## Exercises
a – Can you reproduce the star cluster passage word for word, starting at "Again, given that" and ending at "in both cases."?
b – Can you carry on the star cluster passage from its final sentence?

## Text
>>>>
Again, given that both are lowmass, young clusters, some morphological differences should be statistically expected, especially in the MS. Nevertheless, simulated and observed CMDs are similar in both cases.
5.1. The lowmass stochasticity
An interesting subject that can be investigated with ASA_{min} is the natural stochasticity associated with lowmass clusters: in other words, how the number of simulated clusters (N_{sim}) affect the convergence pattern of the retrieved parameters. Obviously, N_{sim} is expected to play an important role especially on a poorly populated (M_{clu} < 150 M_{⊙}) and young (t_{clu} ~ 7 Myr) cluster such as Pismis 5, in which the stochasticity tends to be critical.
For a lowmass cluster consisting essentially of PMS stars, the stochasticity issue can be summarised as follows. Statistically, a random simulation of this cluster (same age, mass, etc.) may contain a massive, bright star that is not present in the actual cluster. Consequently, because of the mass constraint, the CMD of this particular simulation would also lack a large fraction of the lowmass content. Thus, despite having been built with exactly the same parameters as the cluster, the R_{rms} residuals of this simulation would be large, with low representativeness. Given the extremely large number of parameter combinations, the probability of finding a single simulation with a Hess diagram matching that of the cluster is very low. On the other hand, when several simulations with exactly the same parameters are considered, the individual Hess diagrams would certainly present a range of properties that reflect the lowmass stochasticity. Thus, the average Hess diagram over many simulations is expected to present a higher similarity (i.e., low R_{rms}) with that of a cluster than what would be obtained with a single, random simulation. It is in this context that averaging out several simulations of such twin clusters becomes an effective way of minimising stochasticity.
<<<<
Lines from a data collection
>>>>
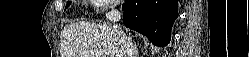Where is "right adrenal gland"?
<instances>
[{
  "instance_id": "right-adrenal-gland-1",
  "label": "right adrenal gland",
  "mask_w": 249,
  "mask_h": 57,
  "mask_svg": "<svg viewBox=\"0 0 249 57\" xmlns=\"http://www.w3.org/2000/svg\"><path fill=\"white\" fill-rule=\"evenodd\" d=\"M135 49H136L135 51H136V55H137V54H138V49H137V47H136V46H135Z\"/></svg>"
}]
</instances>
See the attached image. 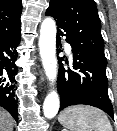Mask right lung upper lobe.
Listing matches in <instances>:
<instances>
[{"mask_svg":"<svg viewBox=\"0 0 117 131\" xmlns=\"http://www.w3.org/2000/svg\"><path fill=\"white\" fill-rule=\"evenodd\" d=\"M21 0H0V41L20 32Z\"/></svg>","mask_w":117,"mask_h":131,"instance_id":"cb5924a9","label":"right lung upper lobe"}]
</instances>
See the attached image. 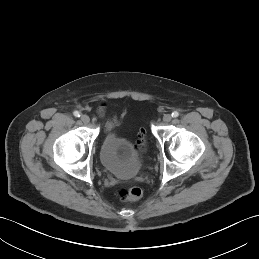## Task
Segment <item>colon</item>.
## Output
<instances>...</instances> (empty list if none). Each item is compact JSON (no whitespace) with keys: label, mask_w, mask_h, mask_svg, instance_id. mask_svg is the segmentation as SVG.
<instances>
[{"label":"colon","mask_w":259,"mask_h":259,"mask_svg":"<svg viewBox=\"0 0 259 259\" xmlns=\"http://www.w3.org/2000/svg\"><path fill=\"white\" fill-rule=\"evenodd\" d=\"M147 145V137L142 133L137 141V146L140 150H144ZM117 194L123 201H137L142 197V190L139 187H121L117 190Z\"/></svg>","instance_id":"5ec220e1"}]
</instances>
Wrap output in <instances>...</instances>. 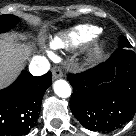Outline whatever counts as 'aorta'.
Instances as JSON below:
<instances>
[{
	"label": "aorta",
	"mask_w": 136,
	"mask_h": 136,
	"mask_svg": "<svg viewBox=\"0 0 136 136\" xmlns=\"http://www.w3.org/2000/svg\"><path fill=\"white\" fill-rule=\"evenodd\" d=\"M54 92L61 98H68L71 95V88L67 81L57 80L53 85Z\"/></svg>",
	"instance_id": "1"
}]
</instances>
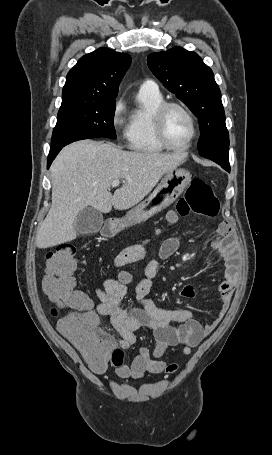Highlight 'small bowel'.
Masks as SVG:
<instances>
[{
	"label": "small bowel",
	"mask_w": 272,
	"mask_h": 455,
	"mask_svg": "<svg viewBox=\"0 0 272 455\" xmlns=\"http://www.w3.org/2000/svg\"><path fill=\"white\" fill-rule=\"evenodd\" d=\"M217 232L218 235L213 239L212 247L217 256L224 262V280L218 286L220 306L216 317L210 323L201 324L193 318L192 312L187 309L168 310L161 308L149 297L159 267L156 258L147 264L144 277L136 286L137 307L126 309L122 305L129 281L122 280L119 274L105 280L103 285L97 289L99 303L95 311L91 312L95 316L97 314L109 317L123 346L128 347L134 344L136 332L139 330L152 332L157 342L153 351L148 347H142L130 364L122 363L117 366L116 371L121 378L138 379L146 373L172 374L176 372L177 363L161 359L166 349L180 346L181 354L189 355L191 349L209 335L226 314L239 279L238 253L230 225L222 223ZM179 246L180 240L177 237L165 239L160 245L158 257L160 259L169 258L178 250ZM146 253L145 244L123 250L115 257L113 269L131 264ZM180 294L185 298H193L195 289L191 285H186Z\"/></svg>",
	"instance_id": "1"
}]
</instances>
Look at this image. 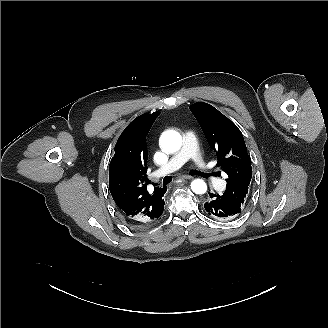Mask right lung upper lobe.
<instances>
[{
  "label": "right lung upper lobe",
  "mask_w": 328,
  "mask_h": 328,
  "mask_svg": "<svg viewBox=\"0 0 328 328\" xmlns=\"http://www.w3.org/2000/svg\"><path fill=\"white\" fill-rule=\"evenodd\" d=\"M143 114L135 118L122 132L110 162V193L123 217L134 226H145L156 221L164 209L163 196L167 187L147 191L146 136L159 115Z\"/></svg>",
  "instance_id": "cb5924a9"
}]
</instances>
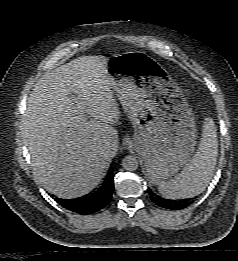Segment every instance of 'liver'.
I'll return each instance as SVG.
<instances>
[{"mask_svg": "<svg viewBox=\"0 0 238 261\" xmlns=\"http://www.w3.org/2000/svg\"><path fill=\"white\" fill-rule=\"evenodd\" d=\"M108 60L82 56L57 67L38 80L28 99L22 136L33 174L59 198L93 190L116 155L119 136L114 125L120 111L111 91Z\"/></svg>", "mask_w": 238, "mask_h": 261, "instance_id": "1", "label": "liver"}]
</instances>
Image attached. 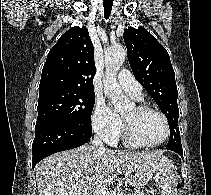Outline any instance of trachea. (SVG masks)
I'll return each mask as SVG.
<instances>
[{
  "label": "trachea",
  "mask_w": 211,
  "mask_h": 195,
  "mask_svg": "<svg viewBox=\"0 0 211 195\" xmlns=\"http://www.w3.org/2000/svg\"><path fill=\"white\" fill-rule=\"evenodd\" d=\"M112 5H113V2L111 0H106L104 1V17L105 19H108L109 16H110V13H111V10H112Z\"/></svg>",
  "instance_id": "3493384b"
}]
</instances>
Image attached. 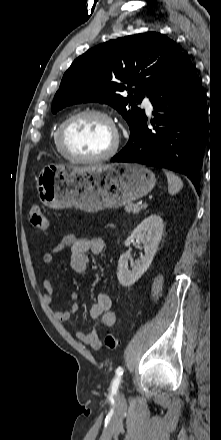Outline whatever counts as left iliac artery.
I'll use <instances>...</instances> for the list:
<instances>
[{
  "instance_id": "left-iliac-artery-1",
  "label": "left iliac artery",
  "mask_w": 221,
  "mask_h": 440,
  "mask_svg": "<svg viewBox=\"0 0 221 440\" xmlns=\"http://www.w3.org/2000/svg\"><path fill=\"white\" fill-rule=\"evenodd\" d=\"M123 372H124V370H123V368L121 366H119L116 369V377L114 378V380L112 382V385H111L112 393H116L117 392V389H118L121 377L123 375Z\"/></svg>"
}]
</instances>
<<<<
## Exercise answers
a –
Again, given that both are lowmass, young clusters, some morphological differences should be statistically expected, especially in the MS. Nevertheless, simulated and observed CMDs are similar in both cases.

b –
This effect is illustrated in Fig. 7, in which we show the retrieved parameters for Pismis 5 after running ASA_{min} with N_{sim} = 10, 100 and 500, always assuming the same initial conditions. Clearly, the convergence pattern, which is very loose for N_{sim} = 10, becomes tighter as N_{sim} increases. Note that at the lowest R_{rms} values, the parameters of N_{sim} = 10 and 100 converge to those of N_{sim} = 500, despite the significant scatter associated mainly with N_{sim} = 10. Besides this, the differences between the N_{sim} = 100 and N_{sim} = 500 runs are significantly smaller than those between N_{sim} = 10 and N_{sim} = 100.
Fig. 7 Increasing the number of twin simulations (N_{sim}) improves the convergence pattern for a poorly populated cluster such as Pismis 5. Simulations built assuming the normal DR mode. The number of simulations used in the runs are N_{sim} = 10 (lightshaded circles), N_{sim} = 100 (empty), and N_{sim} = 500 (filled).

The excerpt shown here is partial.